▶ [WORK TO COMPLETE] Repeat only the stretch of lines below that runs from the line with "M1219,285L1233,282" through the line with "M1248,480L1285,218L1315,71", unaltered.

......

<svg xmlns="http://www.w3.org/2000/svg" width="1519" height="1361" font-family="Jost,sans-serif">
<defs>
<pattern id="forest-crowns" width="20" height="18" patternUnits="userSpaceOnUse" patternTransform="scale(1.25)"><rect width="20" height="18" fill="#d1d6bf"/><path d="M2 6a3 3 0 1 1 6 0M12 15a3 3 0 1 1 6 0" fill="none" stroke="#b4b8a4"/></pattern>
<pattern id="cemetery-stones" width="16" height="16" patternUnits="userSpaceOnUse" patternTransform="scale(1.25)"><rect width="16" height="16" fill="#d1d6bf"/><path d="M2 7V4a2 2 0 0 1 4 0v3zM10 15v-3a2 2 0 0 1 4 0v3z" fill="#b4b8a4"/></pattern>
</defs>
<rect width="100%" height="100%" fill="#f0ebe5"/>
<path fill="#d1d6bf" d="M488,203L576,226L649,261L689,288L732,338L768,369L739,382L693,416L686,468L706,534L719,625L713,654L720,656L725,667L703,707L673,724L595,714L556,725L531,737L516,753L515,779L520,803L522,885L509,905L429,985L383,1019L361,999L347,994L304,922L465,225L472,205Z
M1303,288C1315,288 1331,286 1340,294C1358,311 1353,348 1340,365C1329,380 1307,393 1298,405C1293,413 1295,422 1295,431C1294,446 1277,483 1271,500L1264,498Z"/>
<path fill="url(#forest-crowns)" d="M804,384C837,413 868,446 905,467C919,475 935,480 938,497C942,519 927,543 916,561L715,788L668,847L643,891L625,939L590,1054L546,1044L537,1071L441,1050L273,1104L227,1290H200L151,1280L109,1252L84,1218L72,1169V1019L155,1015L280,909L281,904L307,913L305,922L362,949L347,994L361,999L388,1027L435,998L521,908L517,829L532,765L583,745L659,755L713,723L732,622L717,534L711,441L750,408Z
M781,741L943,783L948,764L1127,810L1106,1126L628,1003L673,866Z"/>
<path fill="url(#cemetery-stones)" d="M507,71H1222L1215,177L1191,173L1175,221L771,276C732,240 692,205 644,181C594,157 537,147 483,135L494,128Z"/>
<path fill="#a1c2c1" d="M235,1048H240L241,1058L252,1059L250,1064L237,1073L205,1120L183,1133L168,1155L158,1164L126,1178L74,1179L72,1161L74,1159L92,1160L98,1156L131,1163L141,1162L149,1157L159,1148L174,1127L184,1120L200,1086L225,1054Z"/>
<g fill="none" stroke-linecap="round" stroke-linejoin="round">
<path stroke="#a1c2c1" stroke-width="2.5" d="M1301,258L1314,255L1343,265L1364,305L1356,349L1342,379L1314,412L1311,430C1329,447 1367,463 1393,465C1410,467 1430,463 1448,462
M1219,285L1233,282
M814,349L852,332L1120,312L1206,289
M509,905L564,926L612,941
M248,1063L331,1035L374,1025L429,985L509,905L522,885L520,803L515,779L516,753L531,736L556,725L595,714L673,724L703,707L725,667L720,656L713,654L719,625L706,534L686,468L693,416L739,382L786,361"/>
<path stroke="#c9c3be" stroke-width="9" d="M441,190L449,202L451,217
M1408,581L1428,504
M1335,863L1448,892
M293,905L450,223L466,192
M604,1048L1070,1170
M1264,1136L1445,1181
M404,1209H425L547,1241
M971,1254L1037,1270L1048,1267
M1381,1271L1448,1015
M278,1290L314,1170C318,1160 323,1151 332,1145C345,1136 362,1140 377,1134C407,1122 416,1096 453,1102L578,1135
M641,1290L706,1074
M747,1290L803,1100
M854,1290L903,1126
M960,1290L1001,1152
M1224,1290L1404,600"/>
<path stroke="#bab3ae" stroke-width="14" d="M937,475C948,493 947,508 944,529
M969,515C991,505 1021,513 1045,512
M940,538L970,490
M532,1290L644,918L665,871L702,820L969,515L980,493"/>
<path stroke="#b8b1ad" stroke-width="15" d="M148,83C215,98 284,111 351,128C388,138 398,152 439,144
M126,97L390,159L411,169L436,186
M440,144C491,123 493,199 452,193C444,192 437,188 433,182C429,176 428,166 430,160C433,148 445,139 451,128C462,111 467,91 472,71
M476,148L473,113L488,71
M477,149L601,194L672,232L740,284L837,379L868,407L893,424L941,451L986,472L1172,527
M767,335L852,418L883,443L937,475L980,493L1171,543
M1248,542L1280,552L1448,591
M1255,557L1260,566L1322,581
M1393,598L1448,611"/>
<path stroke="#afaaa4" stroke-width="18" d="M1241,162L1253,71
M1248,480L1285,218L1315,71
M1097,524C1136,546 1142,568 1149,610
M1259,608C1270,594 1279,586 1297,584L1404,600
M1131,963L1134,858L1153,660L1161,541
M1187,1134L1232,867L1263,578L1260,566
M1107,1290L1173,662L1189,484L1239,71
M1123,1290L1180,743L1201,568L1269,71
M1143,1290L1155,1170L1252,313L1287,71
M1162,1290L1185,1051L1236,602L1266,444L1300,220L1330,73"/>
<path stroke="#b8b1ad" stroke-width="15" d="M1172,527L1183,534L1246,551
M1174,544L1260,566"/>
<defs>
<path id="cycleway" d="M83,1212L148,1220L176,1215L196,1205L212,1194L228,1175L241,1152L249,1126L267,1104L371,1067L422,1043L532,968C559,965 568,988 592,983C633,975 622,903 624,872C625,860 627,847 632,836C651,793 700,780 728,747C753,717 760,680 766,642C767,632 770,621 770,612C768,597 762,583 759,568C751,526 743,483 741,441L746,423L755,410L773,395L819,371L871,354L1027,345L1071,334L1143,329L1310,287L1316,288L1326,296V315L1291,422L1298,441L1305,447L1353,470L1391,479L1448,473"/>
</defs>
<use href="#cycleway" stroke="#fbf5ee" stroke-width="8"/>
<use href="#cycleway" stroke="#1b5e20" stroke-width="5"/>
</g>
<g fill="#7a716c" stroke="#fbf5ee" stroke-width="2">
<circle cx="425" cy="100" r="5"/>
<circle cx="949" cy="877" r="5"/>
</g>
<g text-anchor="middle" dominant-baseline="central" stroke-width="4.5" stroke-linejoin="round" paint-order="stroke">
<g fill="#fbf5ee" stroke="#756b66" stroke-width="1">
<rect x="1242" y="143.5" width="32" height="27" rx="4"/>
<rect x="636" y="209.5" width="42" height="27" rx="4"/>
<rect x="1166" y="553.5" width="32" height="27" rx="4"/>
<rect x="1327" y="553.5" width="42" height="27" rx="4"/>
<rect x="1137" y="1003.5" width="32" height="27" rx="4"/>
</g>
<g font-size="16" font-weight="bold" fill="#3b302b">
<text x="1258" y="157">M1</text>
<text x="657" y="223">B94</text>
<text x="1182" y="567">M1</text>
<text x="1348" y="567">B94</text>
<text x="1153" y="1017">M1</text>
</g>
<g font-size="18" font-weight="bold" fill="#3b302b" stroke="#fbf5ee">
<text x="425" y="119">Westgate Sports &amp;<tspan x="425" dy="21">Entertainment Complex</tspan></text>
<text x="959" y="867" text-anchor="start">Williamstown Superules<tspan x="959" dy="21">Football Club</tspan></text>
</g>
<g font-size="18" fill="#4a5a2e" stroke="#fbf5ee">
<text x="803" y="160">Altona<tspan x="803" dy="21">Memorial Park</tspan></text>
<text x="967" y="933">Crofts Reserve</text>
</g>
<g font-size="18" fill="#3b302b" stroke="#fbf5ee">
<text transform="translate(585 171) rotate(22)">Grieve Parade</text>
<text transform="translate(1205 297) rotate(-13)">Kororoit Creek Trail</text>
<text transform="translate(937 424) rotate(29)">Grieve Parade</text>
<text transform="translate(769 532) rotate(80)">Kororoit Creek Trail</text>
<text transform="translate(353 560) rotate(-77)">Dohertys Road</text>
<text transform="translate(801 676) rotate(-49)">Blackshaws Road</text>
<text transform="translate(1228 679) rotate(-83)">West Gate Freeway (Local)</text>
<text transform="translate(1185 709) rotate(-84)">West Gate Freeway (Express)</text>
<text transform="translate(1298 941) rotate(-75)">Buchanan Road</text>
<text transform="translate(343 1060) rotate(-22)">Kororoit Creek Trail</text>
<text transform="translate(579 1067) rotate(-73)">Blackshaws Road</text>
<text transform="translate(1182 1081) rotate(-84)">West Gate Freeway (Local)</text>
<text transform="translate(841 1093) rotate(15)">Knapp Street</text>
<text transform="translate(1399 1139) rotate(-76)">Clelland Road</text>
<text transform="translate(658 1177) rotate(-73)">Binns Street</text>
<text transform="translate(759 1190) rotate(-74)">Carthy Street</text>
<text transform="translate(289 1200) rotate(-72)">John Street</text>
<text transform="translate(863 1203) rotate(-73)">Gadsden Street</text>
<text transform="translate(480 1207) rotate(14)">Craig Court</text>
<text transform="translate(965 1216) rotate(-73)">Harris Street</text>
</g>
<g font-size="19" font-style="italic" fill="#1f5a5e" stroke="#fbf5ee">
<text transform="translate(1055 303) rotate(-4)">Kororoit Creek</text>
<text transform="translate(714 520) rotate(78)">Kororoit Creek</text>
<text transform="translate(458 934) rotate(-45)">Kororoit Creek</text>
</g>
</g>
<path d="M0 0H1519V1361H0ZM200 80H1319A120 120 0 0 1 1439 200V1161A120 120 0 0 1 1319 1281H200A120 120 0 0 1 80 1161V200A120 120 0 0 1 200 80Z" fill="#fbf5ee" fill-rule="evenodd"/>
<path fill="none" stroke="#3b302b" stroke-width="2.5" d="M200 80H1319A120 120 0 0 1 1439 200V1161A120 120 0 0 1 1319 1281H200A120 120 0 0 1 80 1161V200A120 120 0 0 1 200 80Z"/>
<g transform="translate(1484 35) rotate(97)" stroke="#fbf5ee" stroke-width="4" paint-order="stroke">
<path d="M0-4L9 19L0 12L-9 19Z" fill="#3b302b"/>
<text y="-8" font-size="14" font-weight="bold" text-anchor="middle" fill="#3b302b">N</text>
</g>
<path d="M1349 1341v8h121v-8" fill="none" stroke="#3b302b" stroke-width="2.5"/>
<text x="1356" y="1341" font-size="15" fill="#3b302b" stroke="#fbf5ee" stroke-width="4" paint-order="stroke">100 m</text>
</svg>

......

▶ [ANSWER TO THIS PROBLEM]
M1219,285L1233,282
M814,349L852,332L1120,312L1206,289
M509,905L564,926L612,941
M248,1063L331,1035L374,1025L429,985L509,905L522,885L520,803L515,779L516,753L531,736L556,725L595,714L673,724L703,707L725,667L720,656L713,654L719,625L706,534L686,468L693,416L739,382L786,361"/>
<path stroke="#c9c3be" stroke-width="9" d="M441,190L449,202L451,217
M1408,581L1428,504
M1335,863L1448,892
M293,905L450,223L466,192
M604,1048L1070,1170
M1264,1136L1445,1181
M404,1209H425L547,1241
M971,1254L1037,1270L1048,1267
M1381,1271L1448,1015
M278,1290L314,1170C318,1160 323,1151 332,1145C345,1136 362,1140 377,1134C407,1122 416,1096 453,1102L578,1135
M641,1290L706,1074
M747,1290L803,1100
M854,1290L903,1126
M960,1290L1001,1152
M1224,1290L1404,600"/>
<path stroke="#bab3ae" stroke-width="14" d="M937,475C948,493 947,508 944,529
M969,515C991,505 1021,513 1045,512
M940,538L970,490
M532,1290L644,918L665,871L702,820L969,515L980,493"/>
<path stroke="#b8b1ad" stroke-width="15" d="M148,83C215,98 284,111 351,128C388,138 398,152 439,144
M126,97L390,159L411,169L436,186
M440,144C491,123 493,199 452,193C444,192 437,188 433,182C429,176 428,166 430,160C433,148 445,139 451,128C462,111 467,91 472,71
M476,148L473,113L488,71
M477,149L601,194L672,232L740,284L837,379L868,407L893,424L941,451L986,472L1172,527
M767,335L852,418L883,443L937,475L980,493L1171,543
M1248,542L1280,552L1448,591
M1255,557L1260,566L1322,581
M1393,598L1448,611"/>
<path stroke="#afaaa4" stroke-width="18" d="M1241,162L1253,71
M1248,480L1285,218L1315,71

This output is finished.